Апрель успел достаточно прогреть Москву, чтобы огромные сугробы на улицах и дворах сошли на нет, превратившись в глубокие лужи и чавкающую грязь, однако князья Шуйские честь свою держали крепко, вся улица перед их дворцом была замощена дубовыми колодами, а вдоль заборов настелены еще и дощатые мостки.
Сгорбленная коротконогая старушенция, вся в платках, лохмотьях и с сальными волосами, ждала их здесь, неподалеку от ворот, жалобно покрякивая и протянув руку к прохожим.
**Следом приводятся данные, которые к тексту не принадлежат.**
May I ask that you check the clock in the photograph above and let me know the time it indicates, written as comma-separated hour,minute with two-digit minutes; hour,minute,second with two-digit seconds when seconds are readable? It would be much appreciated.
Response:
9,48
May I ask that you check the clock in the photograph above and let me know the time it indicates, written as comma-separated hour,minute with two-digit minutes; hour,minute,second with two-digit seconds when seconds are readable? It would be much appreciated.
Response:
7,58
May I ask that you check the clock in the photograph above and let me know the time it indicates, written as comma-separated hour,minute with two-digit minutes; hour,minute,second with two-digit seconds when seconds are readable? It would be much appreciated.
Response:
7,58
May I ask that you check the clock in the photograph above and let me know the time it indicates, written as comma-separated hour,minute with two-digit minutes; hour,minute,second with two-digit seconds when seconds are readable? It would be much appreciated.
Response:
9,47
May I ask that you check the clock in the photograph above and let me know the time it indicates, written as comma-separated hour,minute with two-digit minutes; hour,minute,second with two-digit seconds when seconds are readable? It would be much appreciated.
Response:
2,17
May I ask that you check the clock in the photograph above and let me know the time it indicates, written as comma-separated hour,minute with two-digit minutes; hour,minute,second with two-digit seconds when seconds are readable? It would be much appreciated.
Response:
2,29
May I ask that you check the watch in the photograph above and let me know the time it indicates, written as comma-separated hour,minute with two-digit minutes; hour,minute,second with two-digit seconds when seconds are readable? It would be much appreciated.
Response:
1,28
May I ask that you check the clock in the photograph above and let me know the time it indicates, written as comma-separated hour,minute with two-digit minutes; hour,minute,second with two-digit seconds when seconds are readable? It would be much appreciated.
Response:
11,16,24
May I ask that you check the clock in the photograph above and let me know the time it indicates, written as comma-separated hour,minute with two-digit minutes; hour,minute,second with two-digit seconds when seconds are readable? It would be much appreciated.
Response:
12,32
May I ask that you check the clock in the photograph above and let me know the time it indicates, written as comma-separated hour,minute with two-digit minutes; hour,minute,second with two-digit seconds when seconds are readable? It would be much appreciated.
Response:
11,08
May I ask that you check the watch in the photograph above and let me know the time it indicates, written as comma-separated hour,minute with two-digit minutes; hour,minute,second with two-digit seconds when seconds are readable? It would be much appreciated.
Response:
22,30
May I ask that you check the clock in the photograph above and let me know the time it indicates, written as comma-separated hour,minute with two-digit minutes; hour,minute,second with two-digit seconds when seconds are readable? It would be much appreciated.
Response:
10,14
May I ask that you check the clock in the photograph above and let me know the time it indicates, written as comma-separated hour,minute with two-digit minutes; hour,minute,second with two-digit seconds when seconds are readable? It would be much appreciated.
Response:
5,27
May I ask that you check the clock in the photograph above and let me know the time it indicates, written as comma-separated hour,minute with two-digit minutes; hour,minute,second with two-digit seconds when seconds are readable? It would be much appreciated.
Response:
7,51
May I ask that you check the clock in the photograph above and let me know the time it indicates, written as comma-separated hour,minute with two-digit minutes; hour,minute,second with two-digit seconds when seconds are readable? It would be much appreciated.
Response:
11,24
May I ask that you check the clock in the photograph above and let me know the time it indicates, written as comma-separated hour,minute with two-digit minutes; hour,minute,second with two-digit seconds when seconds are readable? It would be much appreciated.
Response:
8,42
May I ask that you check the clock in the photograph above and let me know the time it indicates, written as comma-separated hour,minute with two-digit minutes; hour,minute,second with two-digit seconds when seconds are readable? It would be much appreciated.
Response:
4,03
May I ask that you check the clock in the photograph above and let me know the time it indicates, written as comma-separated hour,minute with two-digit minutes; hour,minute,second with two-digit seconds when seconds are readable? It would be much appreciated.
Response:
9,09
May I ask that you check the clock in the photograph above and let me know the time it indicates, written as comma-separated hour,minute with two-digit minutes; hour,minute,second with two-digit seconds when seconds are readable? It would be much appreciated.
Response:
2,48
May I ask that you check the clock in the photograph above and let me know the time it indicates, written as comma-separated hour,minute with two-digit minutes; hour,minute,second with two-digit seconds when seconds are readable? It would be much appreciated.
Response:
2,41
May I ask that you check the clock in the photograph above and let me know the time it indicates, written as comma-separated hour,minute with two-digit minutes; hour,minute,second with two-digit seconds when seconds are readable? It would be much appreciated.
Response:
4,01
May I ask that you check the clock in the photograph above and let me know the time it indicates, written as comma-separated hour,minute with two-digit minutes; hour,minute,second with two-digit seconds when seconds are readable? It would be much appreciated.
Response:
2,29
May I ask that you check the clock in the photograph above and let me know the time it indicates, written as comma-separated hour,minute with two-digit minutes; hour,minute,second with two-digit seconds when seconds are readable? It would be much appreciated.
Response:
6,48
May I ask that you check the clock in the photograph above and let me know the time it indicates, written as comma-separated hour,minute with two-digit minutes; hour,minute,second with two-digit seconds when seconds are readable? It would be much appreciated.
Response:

Боярин Зорин опустил в эту руку туго скрученное послание, монету, шепотом напомнил:
– Княжне Мирославе передай! Остальное получишь, как только ответ принесешь.
– Не боись, касатик. – Юродивая ловко спрятала грамотку за пазуху. – Все сделаю, не впервой. Неш-што не понимаю кручины вашей? – Она жалобно крякнула, перекрестилась и посоветовала: – А вы бы шли пока отсель. Не ровен час, дворня заметит.
Старушенция, словно проверяя свой голос, крякнула еще пару раз и заковыляла к калитке.
– Не обманет? – встревожился Басарга, глядя, как попрошайка стучится в калитку.
– Нет, не станет, – покачал головой Софоний Зорин. – Она же юродивая, они этим кормятся. Коли обманешь, то что? Украл гривенник да побирайся далее за корку хлеба. А вот если у боярина роман сердечный завяжется, то записочками молодые постоянно обмениваться начнут. Любовникам радость, а ей от каждого по гривеннику. Свидание устроить – тут уже полтину отмеряй. Коли же встречу долгую наедине, то и рубля никто не пожалеет… Потому-то у юродивых церковных в слободах такие дворы и стоят, что ого-го! Не всякому боярину по карману. На подаяние от баб кожевенных такое не скопишь.